→ **EXERCISE INSTRUCTIONS**
Each record is to be copied exactly, with its pictures left behind.

··· RECORD EXTRACTS ···

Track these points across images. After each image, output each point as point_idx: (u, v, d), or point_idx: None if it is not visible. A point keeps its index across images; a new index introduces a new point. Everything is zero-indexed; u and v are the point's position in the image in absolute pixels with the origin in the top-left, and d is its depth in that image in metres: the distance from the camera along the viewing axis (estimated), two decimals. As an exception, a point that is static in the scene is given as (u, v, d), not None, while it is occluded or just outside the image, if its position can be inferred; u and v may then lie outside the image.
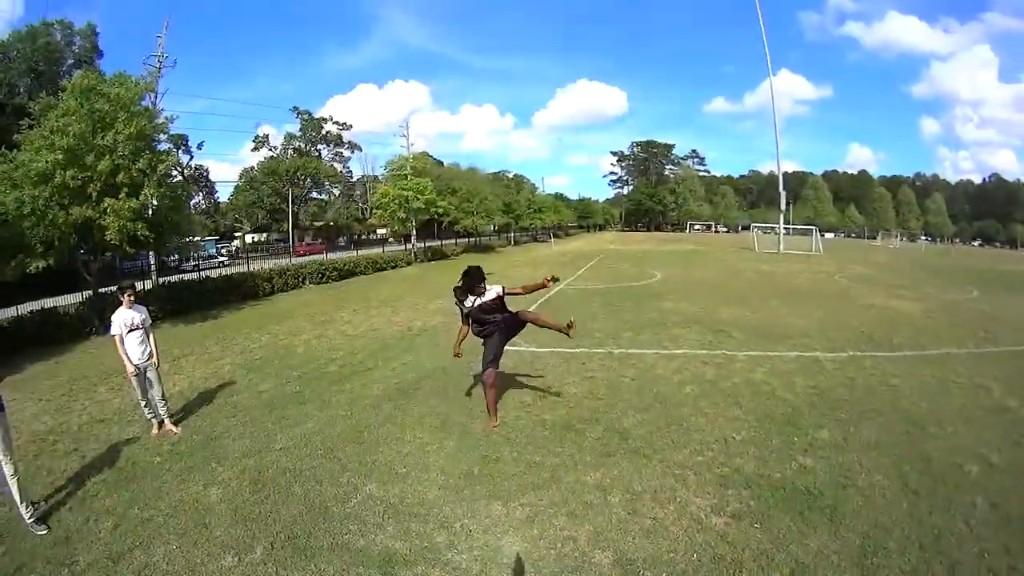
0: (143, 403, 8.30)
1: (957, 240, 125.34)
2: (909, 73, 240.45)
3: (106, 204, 16.09)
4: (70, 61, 46.01)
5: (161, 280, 22.78)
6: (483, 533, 5.53)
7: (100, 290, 17.76)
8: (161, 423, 8.35)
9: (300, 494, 6.27)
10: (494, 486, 6.44)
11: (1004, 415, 8.82)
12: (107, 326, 8.48)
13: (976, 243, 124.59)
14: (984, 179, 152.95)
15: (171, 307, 19.38)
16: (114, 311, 8.26)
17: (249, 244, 69.83)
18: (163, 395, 8.43)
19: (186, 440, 7.98)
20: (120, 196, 16.28)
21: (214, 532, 5.55)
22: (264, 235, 77.51)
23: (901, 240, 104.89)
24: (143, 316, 8.33)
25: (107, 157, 16.18)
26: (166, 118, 19.91)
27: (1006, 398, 9.58)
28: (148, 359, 8.22)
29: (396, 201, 42.46)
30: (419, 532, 5.53)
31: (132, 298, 8.28)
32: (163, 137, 19.66)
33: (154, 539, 5.46)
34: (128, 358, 8.05)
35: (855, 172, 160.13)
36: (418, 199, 42.42)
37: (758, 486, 6.38)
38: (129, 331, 8.10)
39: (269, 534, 5.50)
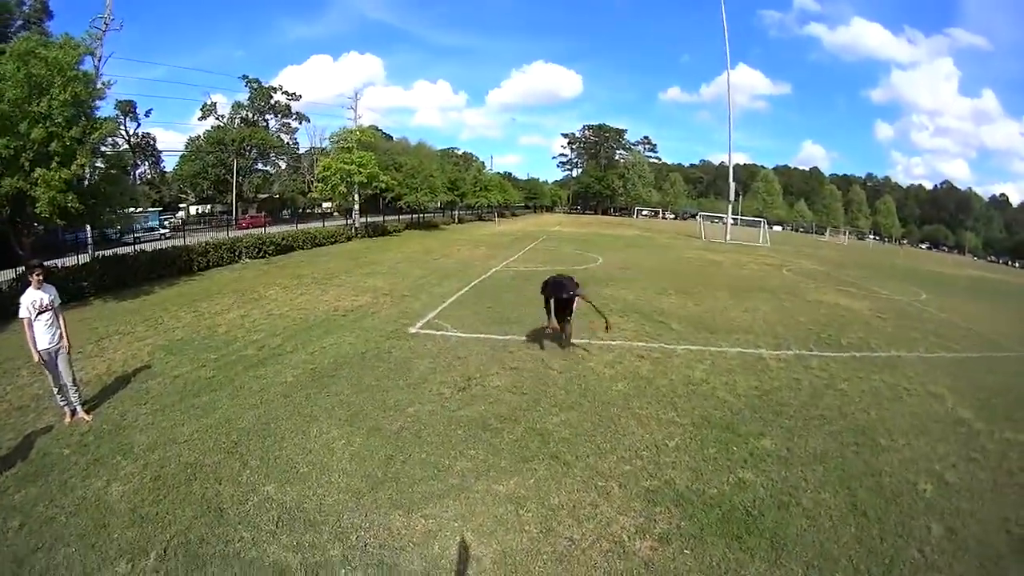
0: (55, 390, 8.00)
1: (905, 242, 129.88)
2: (868, 78, 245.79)
3: (37, 174, 15.48)
4: (19, 22, 43.80)
5: (98, 254, 21.79)
6: (379, 548, 5.17)
7: (34, 264, 16.82)
8: (74, 411, 8.05)
9: (198, 494, 6.02)
10: (397, 492, 6.04)
11: (958, 427, 8.68)
12: (15, 308, 8.09)
13: (923, 246, 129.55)
14: (935, 186, 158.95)
15: (105, 282, 18.68)
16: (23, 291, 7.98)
17: (193, 216, 67.91)
18: (75, 381, 8.13)
19: (95, 430, 7.65)
20: (52, 165, 15.68)
21: (112, 534, 5.34)
22: (209, 207, 75.48)
23: (849, 237, 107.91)
24: (52, 296, 8.01)
25: (41, 125, 15.57)
26: (103, 83, 19.16)
27: (959, 408, 9.49)
28: (58, 342, 7.94)
29: (338, 175, 41.93)
30: (313, 543, 5.23)
31: (41, 278, 7.98)
32: (100, 103, 18.75)
33: (56, 541, 5.28)
34: (35, 343, 7.75)
35: (807, 169, 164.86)
36: (360, 173, 41.76)
37: (690, 503, 5.89)
38: (38, 313, 7.80)
39: (164, 538, 5.28)
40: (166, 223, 52.12)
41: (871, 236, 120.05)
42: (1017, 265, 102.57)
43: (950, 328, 16.93)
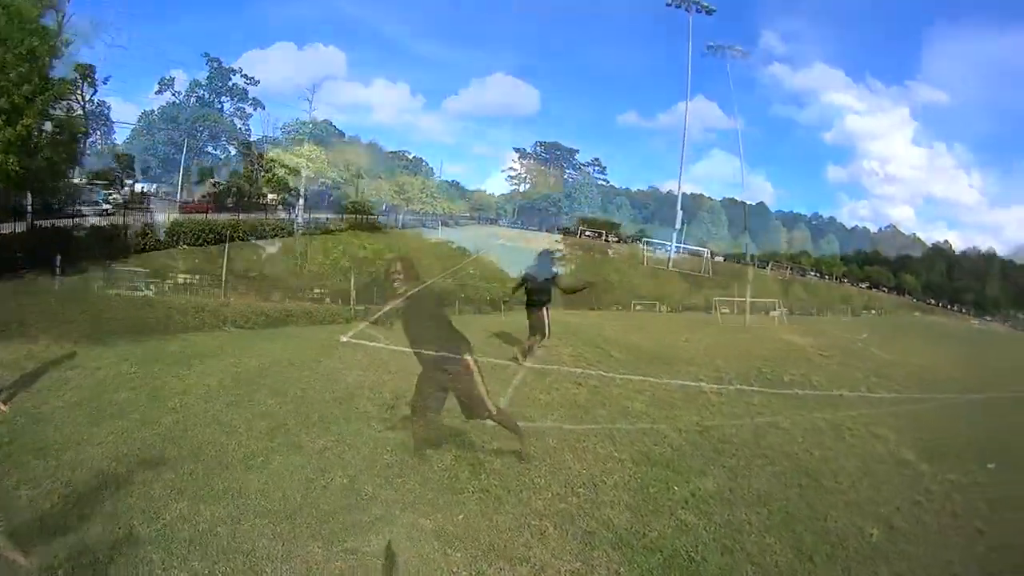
0: None
1: (846, 281, 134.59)
2: (824, 121, 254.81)
3: None
4: None
5: (36, 223, 21.18)
6: (295, 583, 4.76)
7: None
8: None
9: (109, 506, 5.49)
10: (316, 521, 5.56)
11: (902, 469, 8.75)
12: None
13: (864, 286, 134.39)
14: (880, 228, 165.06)
15: (40, 255, 18.28)
16: None
17: (137, 194, 66.33)
18: None
19: (9, 422, 7.19)
20: None
21: (19, 546, 4.78)
22: (155, 186, 73.69)
23: (791, 274, 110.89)
24: None
25: None
26: (62, 41, 18.95)
27: (902, 450, 9.57)
28: None
29: (286, 167, 42.54)
30: (225, 573, 4.77)
31: None
32: (56, 63, 18.60)
33: (-44, 550, 4.82)
34: None
35: (753, 203, 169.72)
36: (309, 167, 42.08)
37: (630, 547, 5.58)
38: None
39: (71, 554, 4.74)
40: (110, 198, 50.85)
41: (812, 273, 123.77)
42: (954, 308, 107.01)
43: (892, 368, 17.34)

···

→ **WRITTEN ANSWER**
Track these points across images. After each image, output each point as point_idx: (u, v, d), or point_idx: None if it is not visible. A point keeps its index across images; a new index introduces a new point. Everything is zero-indexed; u and v are the point's position in the image in absolute pixels with the origin in the top-left, and d is its depth in that image in metres: the distance from the camera along the viewing axis (estimated), two decimals. As an exception, a point that is static in the scene is given as (u, v, d), not None, while it is occluded or just outside the image, if its position can be inferred; u and v may then lie outside the image.
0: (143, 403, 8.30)
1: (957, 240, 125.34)
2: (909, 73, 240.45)
3: (106, 204, 16.09)
4: (70, 61, 46.01)
5: (161, 280, 22.78)
6: (483, 533, 5.53)
7: (100, 290, 17.76)
8: (161, 423, 8.35)
9: (300, 494, 6.27)
10: (494, 486, 6.44)
11: (1004, 415, 8.82)
12: (107, 326, 8.48)
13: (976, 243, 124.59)
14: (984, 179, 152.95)
15: (171, 307, 19.38)
16: (114, 311, 8.26)
17: (249, 244, 69.83)
18: (163, 395, 8.43)
19: (186, 440, 7.98)
20: (120, 196, 16.28)
21: (214, 532, 5.55)
22: (264, 235, 77.51)
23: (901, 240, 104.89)
24: (143, 316, 8.33)
25: (107, 157, 16.18)
26: (166, 118, 19.91)
27: (1006, 398, 9.58)
28: (148, 359, 8.22)
29: (396, 201, 42.46)
30: (419, 532, 5.53)
31: (132, 298, 8.28)
32: (163, 137, 19.66)
33: (154, 539, 5.46)
34: (128, 358, 8.05)
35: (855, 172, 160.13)
36: (418, 199, 42.42)
37: (758, 486, 6.38)
38: (129, 331, 8.10)
39: (269, 534, 5.50)
0: (55, 390, 8.00)
1: (905, 242, 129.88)
2: (868, 78, 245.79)
3: (37, 174, 15.48)
4: (19, 22, 43.80)
5: (98, 254, 21.79)
6: (379, 548, 5.17)
7: (34, 264, 16.82)
8: (74, 411, 8.05)
9: (198, 494, 6.02)
10: (397, 492, 6.04)
11: (958, 427, 8.68)
12: (15, 308, 8.09)
13: (923, 246, 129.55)
14: (935, 186, 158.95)
15: (105, 282, 18.68)
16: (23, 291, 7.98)
17: (193, 216, 67.91)
18: (75, 381, 8.13)
19: (95, 430, 7.65)
20: (52, 165, 15.68)
21: (112, 534, 5.34)
22: (209, 207, 75.48)
23: (849, 237, 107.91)
24: (52, 296, 8.01)
25: (41, 125, 15.57)
26: (103, 83, 19.16)
27: (959, 408, 9.49)
28: (58, 342, 7.94)
29: (338, 175, 41.93)
30: (313, 543, 5.23)
31: (41, 278, 7.98)
32: (100, 103, 18.75)
33: (56, 541, 5.28)
34: (35, 343, 7.75)
35: (807, 169, 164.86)
36: (360, 173, 41.76)
37: (690, 503, 5.89)
38: (38, 313, 7.80)
39: (164, 538, 5.28)
40: (166, 223, 52.12)
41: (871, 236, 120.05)
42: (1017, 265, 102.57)
43: (950, 328, 16.93)
0: None
1: (846, 281, 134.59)
2: (824, 121, 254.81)
3: None
4: None
5: (36, 223, 21.18)
6: (295, 583, 4.76)
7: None
8: None
9: (109, 506, 5.49)
10: (316, 521, 5.56)
11: (902, 469, 8.75)
12: None
13: (864, 286, 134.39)
14: (880, 228, 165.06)
15: (40, 255, 18.28)
16: None
17: (137, 194, 66.33)
18: None
19: (9, 422, 7.19)
20: None
21: (19, 546, 4.78)
22: (155, 186, 73.69)
23: (791, 274, 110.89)
24: None
25: None
26: (62, 41, 18.95)
27: (902, 450, 9.57)
28: None
29: (286, 167, 42.54)
30: (225, 573, 4.77)
31: None
32: (56, 63, 18.60)
33: (-44, 550, 4.82)
34: None
35: (753, 203, 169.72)
36: (309, 167, 42.08)
37: (630, 547, 5.58)
38: None
39: (71, 554, 4.74)
40: (110, 198, 50.85)
41: (812, 273, 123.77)
42: (954, 308, 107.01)
43: (892, 368, 17.34)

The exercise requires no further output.